Wednesday, November 27, 2019

 

Bob Dylan Sings From the Bob Dylan Songbook


Bob Dylan Sings From the Bob Dylan Songbook
by Wayne Robins

“I was always a singer and nothing more than that,” Bob Dylan’s character Jack Fate says at the end of “Masked and Anonymous,” the 2003 film curiosity. Some saw that as a typical Dylan misdirection, a purposeful distraction aimed at those obsessed with finding the meaning of his songs.
But after watching Dylan, age 78, concentrate on singing his way through many levels of his catalog on Sunday, 24 November, the second night of a 10 show run at New York’s Beacon Theater, the takeaway is that singing was never more important to him, and that he never sang better.

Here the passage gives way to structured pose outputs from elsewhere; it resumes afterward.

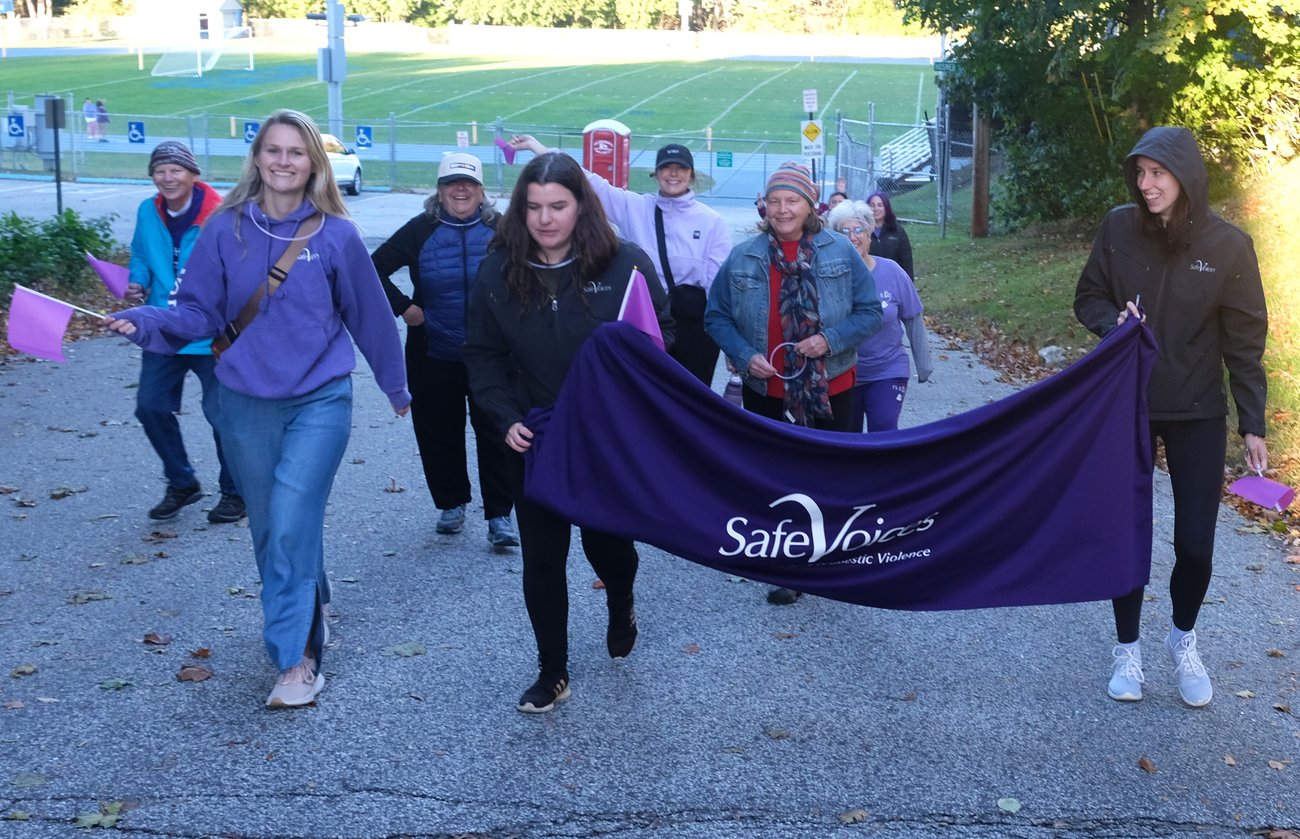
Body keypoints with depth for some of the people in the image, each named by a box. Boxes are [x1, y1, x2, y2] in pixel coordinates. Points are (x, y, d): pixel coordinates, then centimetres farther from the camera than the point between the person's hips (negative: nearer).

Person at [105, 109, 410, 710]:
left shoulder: (336, 234, -6)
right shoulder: (226, 229, -3)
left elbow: (369, 316, 4)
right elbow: (199, 311, -1)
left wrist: (396, 387, 14)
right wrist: (145, 323, -21)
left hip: (320, 400, -3)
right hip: (246, 402, 3)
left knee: (291, 525, -13)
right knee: (268, 527, 14)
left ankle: (296, 656, -4)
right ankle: (307, 611, 38)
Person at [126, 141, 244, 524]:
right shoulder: (147, 212, 2)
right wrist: (138, 283, -1)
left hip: (212, 335, -5)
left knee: (220, 413, 3)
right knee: (151, 407, 7)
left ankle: (235, 493, 22)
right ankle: (181, 483, 28)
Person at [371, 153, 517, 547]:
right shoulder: (421, 230, -1)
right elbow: (375, 267, 4)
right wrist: (403, 307, -4)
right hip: (434, 357, 1)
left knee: (495, 434, -1)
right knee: (439, 434, 10)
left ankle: (499, 515, 5)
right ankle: (451, 503, 27)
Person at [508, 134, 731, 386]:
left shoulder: (712, 221, -1)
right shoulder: (634, 207, 4)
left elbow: (719, 280, -4)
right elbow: (589, 182, 2)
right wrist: (535, 146, -1)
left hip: (695, 319, -2)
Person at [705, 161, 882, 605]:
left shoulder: (841, 252, -6)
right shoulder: (742, 258, -3)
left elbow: (870, 312, -3)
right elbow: (716, 317, 3)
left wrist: (830, 339, -18)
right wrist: (744, 355, -14)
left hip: (830, 388, -1)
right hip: (766, 390, 1)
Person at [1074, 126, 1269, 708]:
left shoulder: (1228, 245, -10)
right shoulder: (1118, 228, -7)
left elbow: (1244, 342, -5)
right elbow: (1088, 298, 6)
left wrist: (1253, 425, -6)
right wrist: (1114, 321, -17)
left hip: (1198, 416, -1)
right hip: (1126, 407, 1)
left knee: (1195, 544, 0)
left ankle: (1183, 640, 28)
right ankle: (1128, 649, 26)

The recent five CD excursion (“Triplicate” and two others) into Sinatra World suddenly made sense. The folk roots revisited albums “Good As I Been to You” (1992) and “World Gone Wrong” (1993) helped Dylan reboot his writing with “Time Out of Mind” (1997), his best new material since the 1970s; the five discs of Tin Pan Alley tunes retaught him how to properly control his voice. As Tim Riley wrote in the L.A. Review of Books, Dylan steps back and “allows the mood to gather around him, and gently massages these songs into a purr.” Dylan does that with his own material now. Those who struggled with Dylan’s singing in some of the more forgettable concerts from the early-2010s can relax, because Dylan has relaxed. I suspect he turned to those songs from the not-weird-at-all old America to learn how the great performers of those tunes— Sinatra, Tony Bennett, Peggy Lee—survived, even thrived, when time threw harsh resonances challenging their once easy mastery.

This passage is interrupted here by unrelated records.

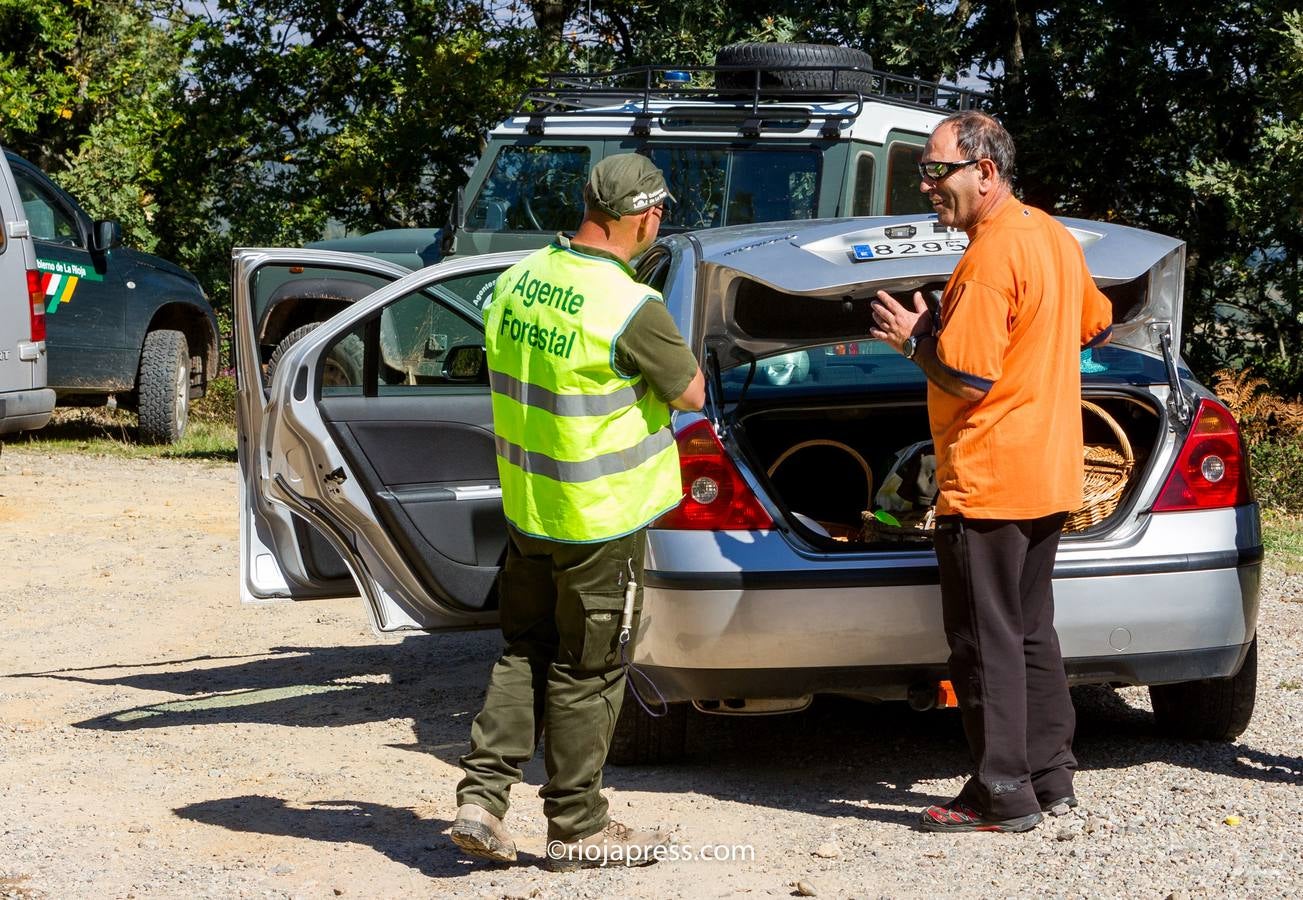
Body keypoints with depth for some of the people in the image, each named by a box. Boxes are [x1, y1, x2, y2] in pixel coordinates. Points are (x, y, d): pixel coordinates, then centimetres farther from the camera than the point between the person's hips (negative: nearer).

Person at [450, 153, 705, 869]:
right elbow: (691, 392, -9)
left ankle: (481, 795, 10)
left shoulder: (515, 282, 0)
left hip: (526, 507, 6)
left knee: (524, 651, 18)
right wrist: (670, 346, 9)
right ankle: (576, 827, 16)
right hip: (599, 519, -6)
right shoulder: (630, 309, -22)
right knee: (584, 673, 5)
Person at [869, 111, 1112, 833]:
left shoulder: (990, 257, -19)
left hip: (987, 483, -10)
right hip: (1050, 474, 10)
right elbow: (1096, 325, 25)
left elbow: (966, 376, -22)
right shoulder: (1055, 237, 10)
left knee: (986, 641, -3)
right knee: (1030, 631, 17)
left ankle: (1003, 796, 1)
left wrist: (914, 339, -7)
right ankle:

There were no Tin Pan Alley songs at the Beacon. Neither was it a “best-of” or “greatest hits.”
Up close, from the fifth row of the theater (now I know how much it costs to avoid going through seeing a concert from the back row twice: $195 a ticket), you got to watch Dylan’s little twists of faith, his small grins, but mostly, you noticed his concentration on delivering every familiar phrase, no matter how unfamiliar melody the melody. That’s the way he’s been doing it since the early 1980s, when at a concert at the Stony Brook University gymnasium people well-familiar with his catalog would gather in circles, confer and try to reach out through the unsteady acoustics and unfamiliar sounds to share slices of guessed-at lyrics, and patch together the names of songs that bore little resemblance to the Dylan tunes they had known for decades. It’s been that way almost ever since, with the exception of the occasional stadium tour (with Tom Petty and the Heartbreakers, Dylan & Grateful Dead), when Bob sounded bored anyway.

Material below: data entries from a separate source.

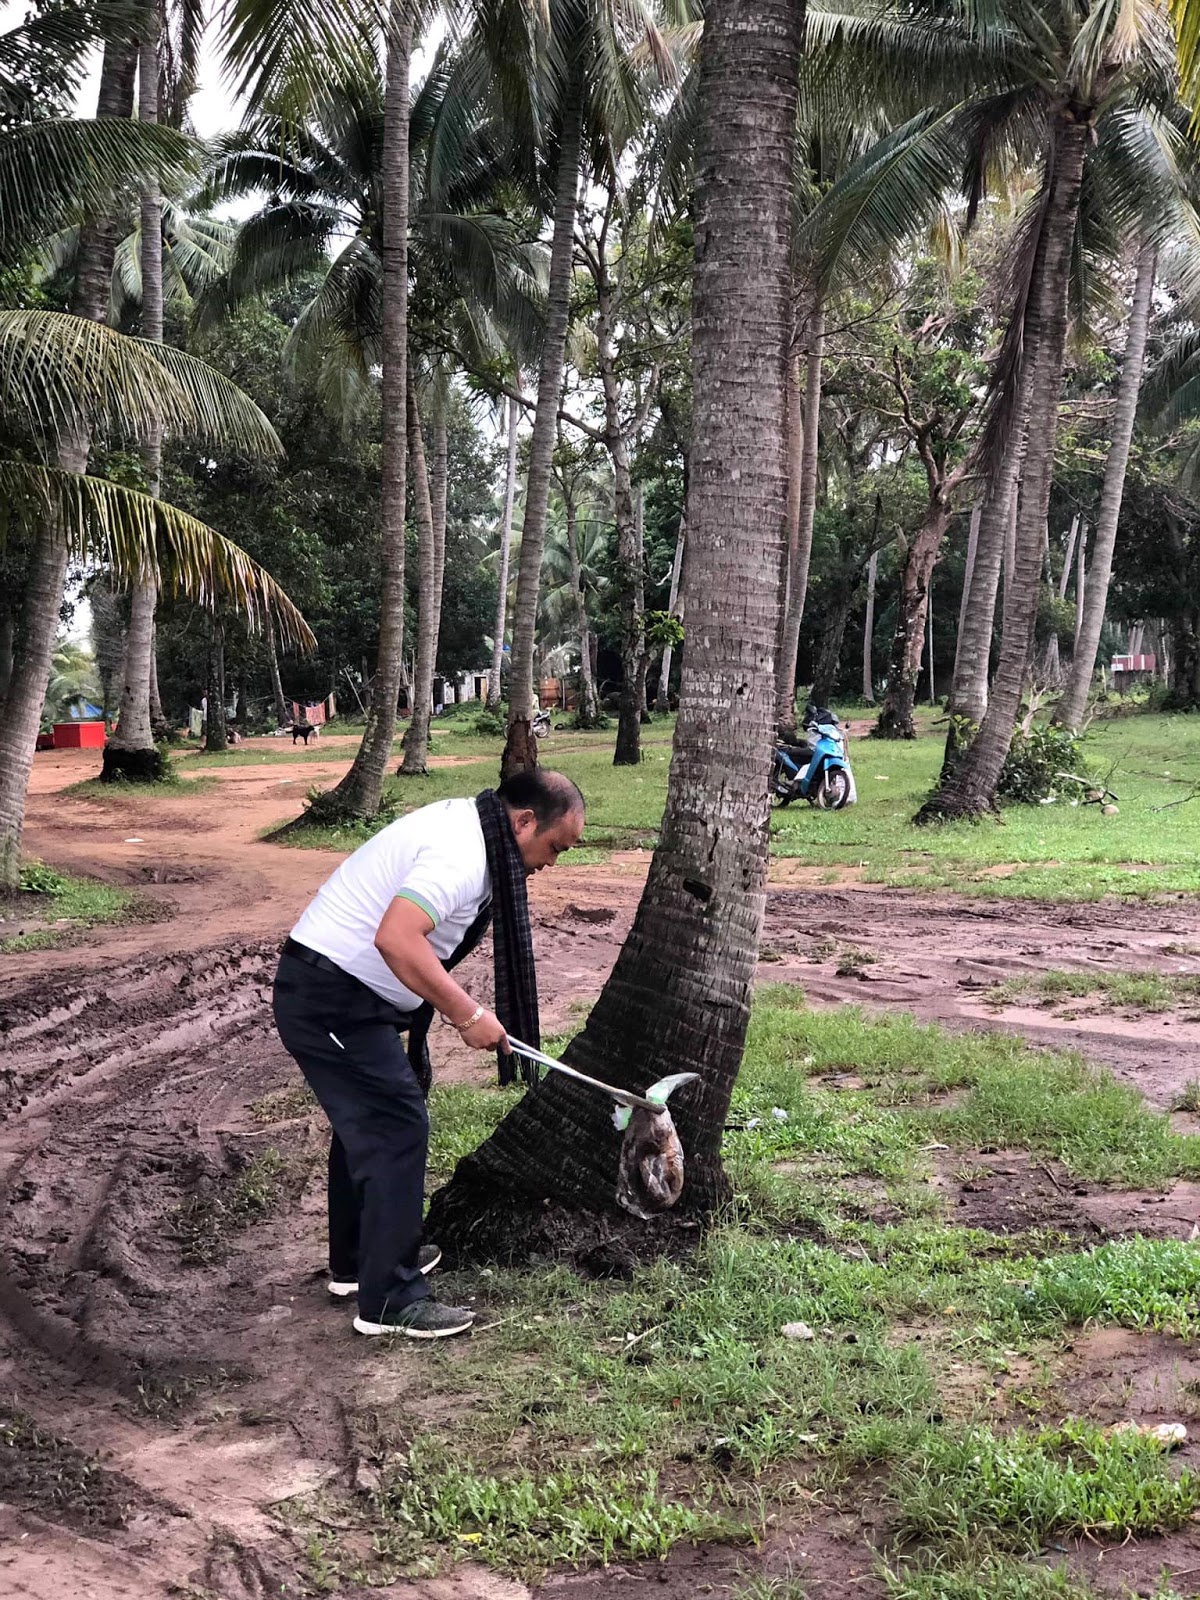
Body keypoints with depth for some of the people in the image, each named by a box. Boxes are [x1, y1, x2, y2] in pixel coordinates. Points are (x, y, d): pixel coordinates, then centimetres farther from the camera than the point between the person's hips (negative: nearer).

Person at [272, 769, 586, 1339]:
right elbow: (396, 939, -34)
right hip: (331, 1000, -11)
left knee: (367, 1121, 21)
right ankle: (389, 1301, 0)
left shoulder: (461, 823, 11)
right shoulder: (462, 855, -22)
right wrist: (469, 1015, -26)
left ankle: (358, 1262, 35)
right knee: (399, 1129, -8)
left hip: (326, 992, 11)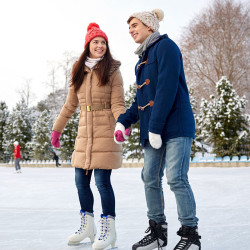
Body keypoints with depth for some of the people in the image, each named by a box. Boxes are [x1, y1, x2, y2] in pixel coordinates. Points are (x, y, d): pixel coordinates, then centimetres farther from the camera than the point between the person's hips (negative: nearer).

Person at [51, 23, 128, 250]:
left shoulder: (112, 71, -1)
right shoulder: (79, 72, 13)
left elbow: (117, 104, -6)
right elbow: (70, 105, 19)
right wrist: (57, 129, 21)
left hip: (105, 133, -5)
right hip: (84, 133, 6)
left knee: (102, 181, -8)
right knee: (81, 181, 8)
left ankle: (109, 229, 6)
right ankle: (87, 226, 24)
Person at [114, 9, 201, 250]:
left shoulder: (165, 46, -6)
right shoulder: (142, 59, 20)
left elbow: (167, 88, -17)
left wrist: (156, 127, -20)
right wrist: (123, 121, 6)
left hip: (175, 124, -9)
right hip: (152, 130, 9)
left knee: (176, 178, -10)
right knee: (150, 178, 6)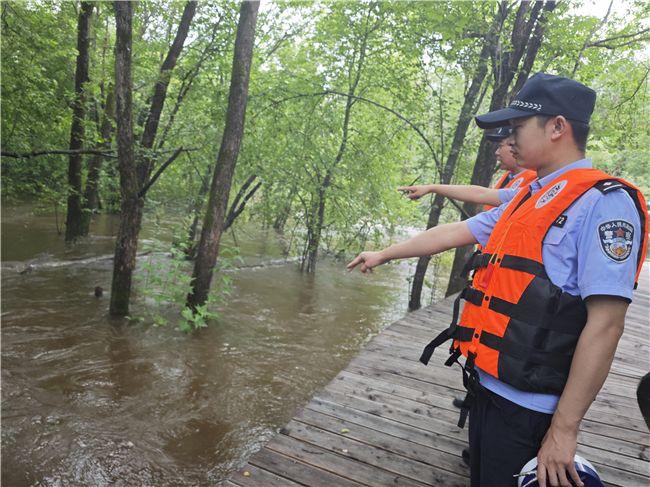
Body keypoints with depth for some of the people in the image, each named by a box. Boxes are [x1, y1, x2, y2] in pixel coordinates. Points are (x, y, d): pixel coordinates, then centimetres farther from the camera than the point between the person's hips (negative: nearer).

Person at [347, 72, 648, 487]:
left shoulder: (603, 202, -16)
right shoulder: (524, 200, 11)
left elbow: (605, 324, -20)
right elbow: (452, 233, 17)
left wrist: (564, 428, -19)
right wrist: (384, 254, 23)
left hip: (526, 403, -8)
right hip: (487, 384, 8)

At the Beacon, Dylan neither addressed the audience, nor introduced the songs, though he did introduce the band. New drummer Matt Chamberlain has adapted seamlessly, Charlie Sexton remains the front man among the multiple guitar heavy group, and Donnie Herron (violin, fiddle, steel guitar) was a kind of one man orchestra. Herron’s sensitivity elevated the elegiac “Lenny Bruce,” the little heard requiem for a martyr whose mind out of time in the late 1950s and early 1960s seeded Dylan’s own personal Manhattan Project. And those strings drove home the Doug Sahm-style waltz of “When I Paint My Masterpiece.”
Stitching the selection of tunes from mostly the middle of his deck, the songs each began after a short burst of tuning and feedback. Then, maybe 10, 20, 30 seconds later, the audience would applaud, recognizing the song being performed.
The encores, to be sure, were familiar: “Ballad of a Thin Man,” which for a fraction of a second made me self-conscious holding my my notebook and ink-based pencil in my hand, but I saw no one naked, and did not need to ask “who is that man.” Dylan appeared to especially enjoy the moment, appearing to take over on lead guitar against Sexton’s rhythm. After a weird and wonderful “It Takes a Lot to Laugh, It Takes a Train to Cry,” the houselights took over.
Earlier, there was an “It Ain’t Me Babe” that the Turtles might not recognize, and “Girl of the North Country” that might make Johnny Cash think twice before realizing it was alright.
The much loved reference to Abraham’s sacrifice of Isaac, somehow rendered as comedy, whizzed right by my ears at the beginning of “Highway 61 Revisited,” with Dylan at Jerry Lee Lewis warp speed at the piano. Dylan sometimes sat at the piano (showing only the crown of his hair over the top, from our angle), and sometimes stood. “Thunder On the Mountain” was also full-on rock-rootsy, with the narrator “thinkin’ about Alicia Keys” and Bob banging the piano like Little Richard spotting Uncle John with bald headed Sally.
If there was a defining moment, it was “Pay in Blood,” with Dylan clutching the microphone and delivering each syllable with the conviction of Frank Sinatra singing “My Way.” I’d never thought of “Pay in Blood” as definitive, or even illustrious: It was more middle of the deck stuff, like the Chicago blues appropriation of “Early Roman Kings,” which was, by the way, blistering Sunday night. (Those songs were two of three from 2013’s “Tempest”; only “Time Out of Mind” had more, four.) But “Pay in Blood” was sung with more alertness, enthusiasm and sincerity than almost anything else in the set. Dylan’s body language was rarely this aggressive: Not quite Elvis karate moves, but similarly emphatic hand gestures.  
The song begins: “Well I’m grinding my life away steady and sure/Nothing more wretched than what I must endure,” before getting really dark. (By the way, “Not Dark Yet”? Magnificent.) But the refrain is: “I pay in blood, but not my own.” What does it mean? It means there will never be a 78-year-old man who will ever rock harder than Bob Dylan did whenever he wanted, or croon the slower tunes with more finesse. How does it feel? Couldn’t tell you. There were three songs from “Highway 61 Revisited,” which was generous for the curious. “Like a Rolling Stone” was not one of them, and I’m glad for that. You want nostalgia, you’ve got the record. At this show, you got to watch Bob Dylan think about singing as he sang. All his wrinkles seem new.